National Historical Publications & Records Commission

Digital Edition Publishing Cooperatives

Since the early 1990s, scholarly editors have been exploring and developing a range of platforms, methods, and editorial practices for providing intellectual access to primary sources through digital documentary editions. This experimentation in edition-making has shown how effective the digital medium can be in advancing historical and literary study, while helping both scholars and fellow editors address common problems in presenting, analyzing, and interpreting texts and related works in multiple formats. Increasingly, this intellectual work has extended to include new methods of analysis, visualizations, and other tools that allow editions to take fuller advantage of the digital medium.

Despite this progress, digital publication remains an enormous challenge. Many editors still find it difficult to build and maintain the digital infrastructure needed to create and disseminate editions and, with few exceptions, to find predictable, affordable, and sustainable publication channels. At the 2016 Scholarly Communications Institute (SCI) in Chapel Hill, North Carolina, a group of scholars, technologists, editors, and publishers deliberated on these concerns and the potential of creating a sustainable digital edition “ecosystem.”

As the practice of scholarly editing moves online, the makers of digital editions have much to gain from sharing technology, information standards, editorial practices, research on sources, and mechanisms for disseminating and discovering their work. To address the constraints of single, isolated projects, the SCI group recommended the creation of strong networks of projects working as edition-making cooperatives.
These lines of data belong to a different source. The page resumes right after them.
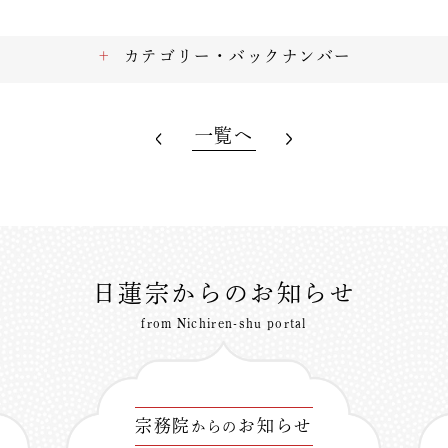
カテゴリー・バックナンバー
一覧へ
日蓮宗からのお知らせ
from Nichiren-shu portal
宗務院
お知らせ
からの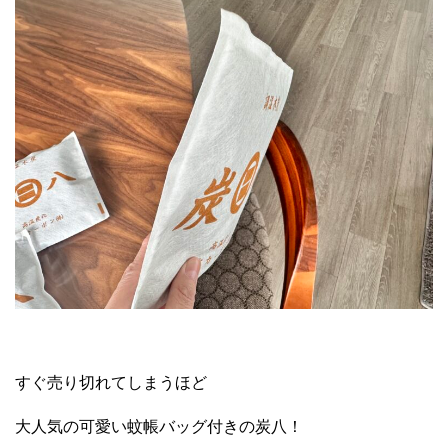
すぐ売り切れてしまうほど
大人気の可愛い蚊帳バッグ付きの炭八！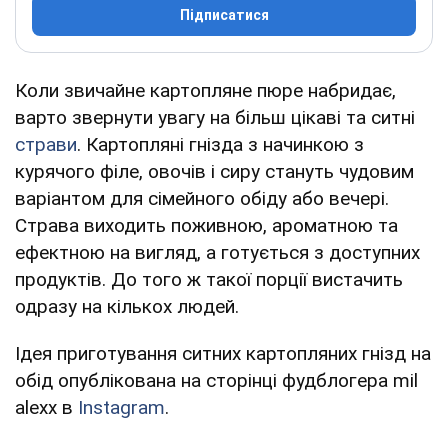
Підписатися
Коли звичайне картопляне пюре набридає,
варто звернути увагу на більш цікаві та ситні
страви
. Картопляні гнізда з начинкою з
курячого філе, овочів і сиру стануть чудовим
варіантом для сімейного обіду або вечері.
Страва виходить поживною, ароматною та
ефектною на вигляд, а готується з доступних
продуктів. До того ж такої порції вистачить
одразу на кількох людей.
Ідея приготування ситних картопляних гнізд на
обід опублікована на сторінці фудблогера mil
alexx в
Instagram
.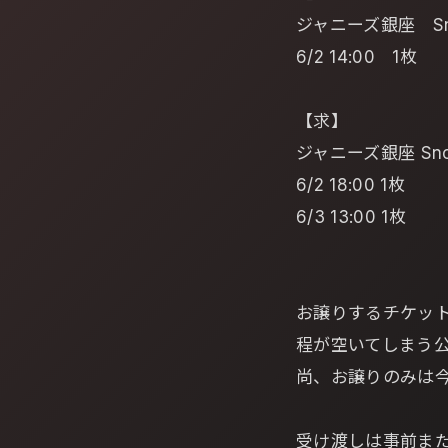
ジャニーズ銀座 Sn
6/2 14:00 1枚
【求】
ジャニーズ銀座 Sno
6/2 18:00 1枚
6/3 13:00 1枚
お譲りするチケッ
程が空いてしまう
尚、お譲りのみは
受け渡しは事前ま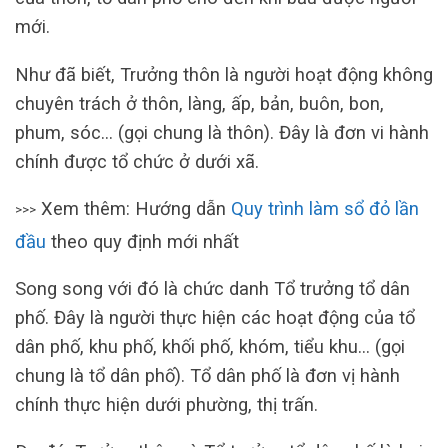
mới.
Như đã biết, Trưởng thôn là người hoạt động không
chuyên trách ở thôn, làng, ấp, bản, buôn, bon,
phum, sóc… (gọi chung là thôn). Đây là đơn vi hành
chính được tổ chức ở dưới xã.
Xem thêm: Hướng dẫn
Quy trình làm sổ đỏ lần
>>>
đầu
theo quy định mới nhất
Song song với đó là chức danh Tổ trưởng tổ dân
phố. Đây là người thực hiện các hoạt động của tổ
dân phố, khu phố, khối phố, khóm, tiểu khu… (gọi
chung là tổ dân phố). Tổ dân phố là đơn vị hành
chính thực hiện dưới phường, thị trấn.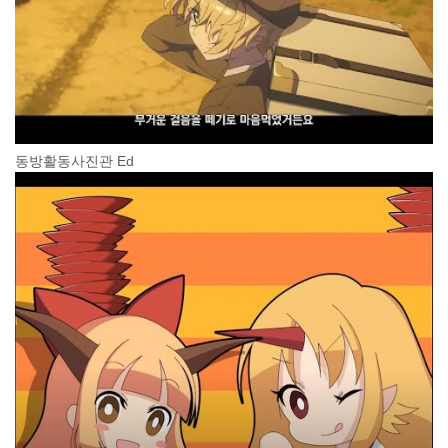
동방활동사진관 Ed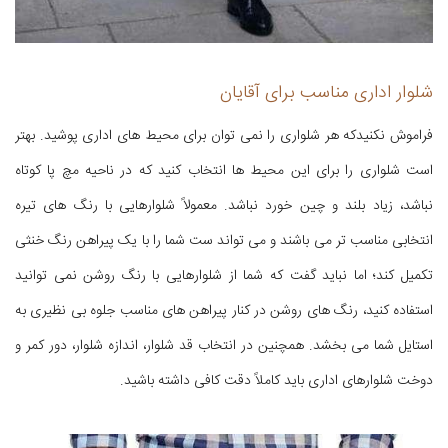
شلوار اداری مناسب برای آقایان
فراموش نکنیدکه هر شلواری را نمی توان برای محیط های اداری پوشید. بهتر
است شلواری را برای این محیط ها انتخاب کنید که در ناحیه مچ پا کوتاه
نباشد، زیاد بلند و چین خورد نباشد. معمولاً شلوارهایی با رنگ های تیره
انتخابی مناسب تر می باشند و می تواند ست شما را با یک پیراهن رنگ خنثی
تکمیل کند؛ اما نباید گفت که شما از شلوارهایی با رنگ روشن نمی توانید
استفاده کنید، رنگ های روشن در کنار پیراهن های مناسب جلوه بی نظیری به
استایل شما می بخشد. همچنین در انتخاب قد شلوار، اندازه شلوار، دور کمر و
دوخت شلوارهای اداری باید کاملاً دقت کافی داشته باشید.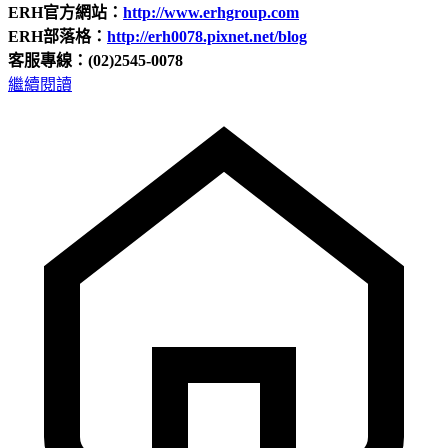
ERH官方網站：
http://www.erhgroup.com
ERH部落格：
http://erh0078.pixnet.net/blog
客服專線：(02)2545-0078
繼續閱讀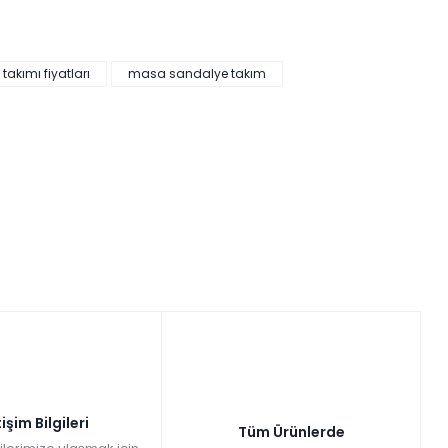
akımı fiyatları
masa sandalye takım
tişim Bilgileri
Tüm Ürünlerde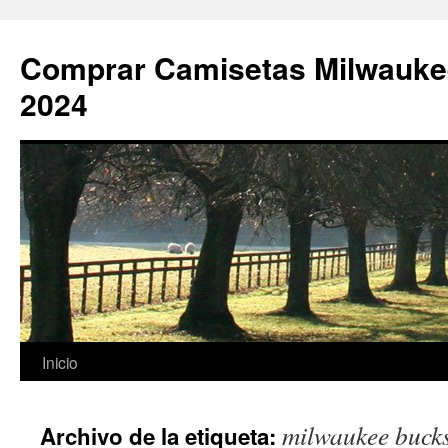
Comprar Camisetas Milwauke
2024
Saltar
Inicio
al
milwaukee bucks
Archivo de la etiqueta:
contenido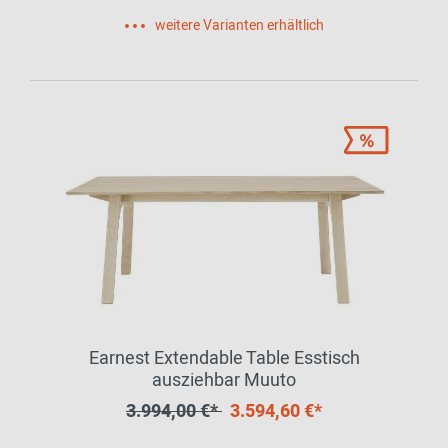
weitere Varianten erhältlich
Earnest Extendable Table Esstisch
ausziehbar Muuto
3.994,00 €*
3.594,60 €*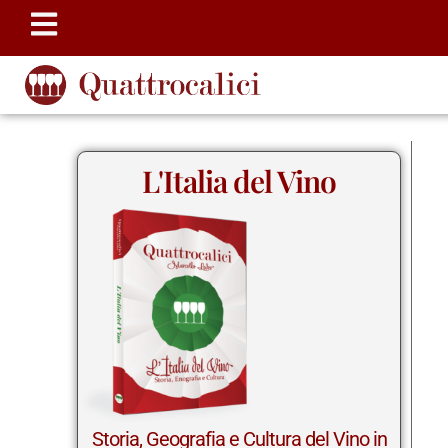
L'Italia del Vino
Storia, Geografia e Cultura del Vino in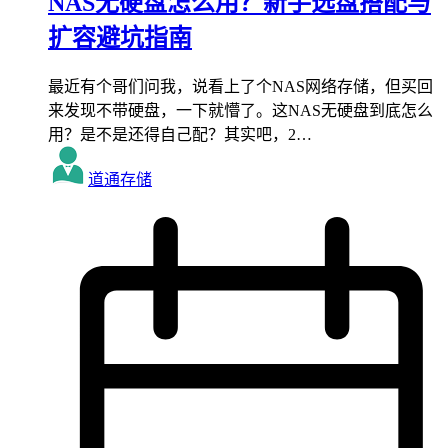
NAS无硬盘怎么用？新手选盘搭配与
扩容避坑指南
最近有个哥们问我，说看上了个NAS网络存储，但买回
来发现不带硬盘，一下就懵了。这NAS无硬盘到底怎么
用？是不是还得自己配？其实吧，2…
道通存储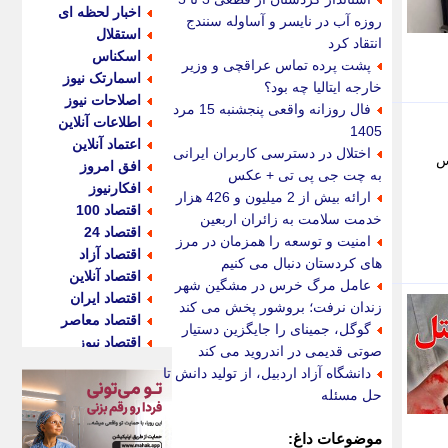
اخبار لحظه ای
روزه آب در نایسر و آساوله سنندج
استقلال
انتقاد کرد
اسکناس
پشت پرده تماس عراقچی و وزیر
اسمارتک نیوز
خارجه ایتالیا چه بود؟
اصلاحات نیوز
فال روزانه واقعی پنجشنبه 15 مرداد
اطلاعات آنلاین
1405
اعتماد آنلاین
اختلال در دسترسی کاربران ایرانی
س
افق امروز
به چت جی پی تی + عکس
افکارنیوز
ارائه بیش از 2 میلیون و 426 هزار
اقتصاد 100
خدمت سلامت به زائران اربعین
اقتصاد 24
امنیت و توسعه را همزمان در مرز
اقتصاد آزاد
های کردستان دنبال می کنیم
اقتصاد آنلاین
عامل مرگ خرس در مشگین شهر
اقتصاد ایران
زندان نرفت؛ بروشور پخش می کند
اقتصاد معاصر
گوگل، جمینای را جایگزین دستیار
اقتصاد نیوز
صوتی قدیمی در اندروید می کند
اکو ایران
دانشگاه آزاد اردبیل، از تولید دانش تا
اکوفارس
حل مسئله
اکونگار
اکونیوز
موضوعات داغ: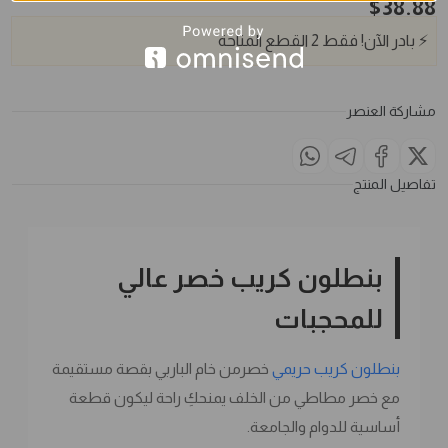
$
38.88
⚡
بادر الآن!
فقط
2
القطع المتاحة
مشاركة العنصر
تفاصيل المنتج
بنطلون كريب خصر عالي
للمحجبات
بنطلون كريب حريمي
خصرمن خام الباربي بقصة مستقيمة
مع خصر مطاطي من الخلف يمنحكِ راحة ليكون قطعة
أساسية للدوام والجامعة.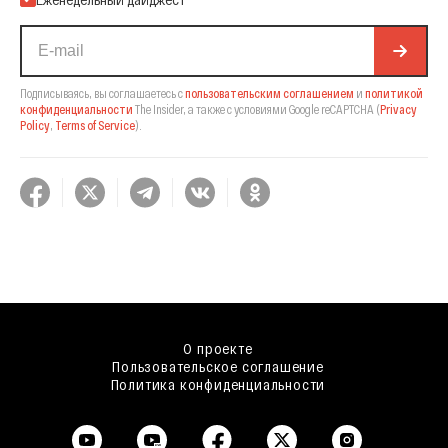
Подписываясь, вы соглашаетесь с
пользовательским соглашением
и
политикой
конфиденциальности
The Insider,
а также с условиями Google reCAPTCHA
(
Privacy
Policy
,
Terms of Service
).
О проекте
Пользовательское соглашение
Политика конфиденциальности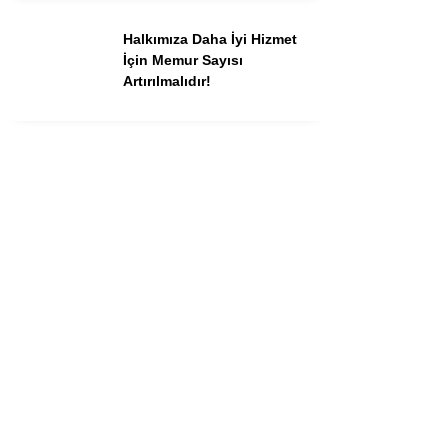
Halkımıza Daha İyi Hizmet
İçin Memur Sayısı
Artırılmalıdır!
From that common goal, the Andrew W. Mellon Foundation and the NHPRC collaborated to create the Digital Edition Publishing Cooperatives grant program. This initiative has a multiphase timeline. In December 2017, eight institutions were selected for planning grants for a yearlong process to plan and design a publishing cooperative. Each project is administered by a U.S. institution, and several have international partners. A second call will follow in 2019 for implementation proposals.

The eight projects are:

  • A 21st-Century Digital Platform for 19th-Century Analog Content 
    The Massachusetts Historical Society is developing a digital edition publishing cooperative for editions of materials dating from the “long nineteenth century,” from the onset of the French Revolution to the outbreak of World War I.

  • REED London: Creating Collaborative Environments for Editorial Publication 
    Records of Early English Drama (REED) is an international scholarly project that provides online access to historical and bibliographical materials essential for the study of performance, theatre, secular music, and other communal entertainment in Medieval and Early Modern Britain.

  • Modern African American Freedom Struggle Digital Publishing Cooperative
    The papers of three distinguished African Americans known for their social justice activism--The Martin Luther King, Jr., Papers project, the Papers of Clarence Mitchell, Jr. and of the NAACP Washington Bureau, and the Howard Thurman Papers project--are developing a digital edition publishing cooperative to support editions in modern African American history.

  • ARCScholar: A Digital Publishing Cooperative
    This collaboration of five digital publishers and seven electronic digital scholarly editions seeks to determine how best to share each other’s tools; to provide interoperability among different platforms in the digital publishing ecosystem; and to submit editions to libraries for archiving, and maximize their discoverability.

  • Nineteenth Century Digital Cooperative
    The NCDC is a cooperative of three editing projects seeking innovative ways to integrate and provide research access to biographical data drawn from the Civil War Governors of Kentucky Digital Documentary Edition, the Frederick Douglass Papers, and the Papers of Abraham Lincoln.

  • Scholarship in 3D Digital Edition Publishing Cooperative
    Members of the 3D Cooperative planning team are reimagining the online publishing of digital editions, integrating 3D with traditional narrative and multimedia, while creating and disseminating academic publishing editions that showcase rich annotation and deep explanation integrated with interactive 3D content.

  • University of Virginia Digital Publishing Cooperative
    Led by the Center for Digital Editing and the University of Virginia Press, the Cooperative brings together projects representing the best practices of traditional documentary editing, federated approaches to digital editing workflows, and editing of multimedia resources.  

  • Digital Edition Publishing Cooperative for Historical Accounts (DEPCHA)
    This unique publishing cooperative builds on the technical expertise of the MEDEA Project to offer publication and access services for editions of historical accounting records.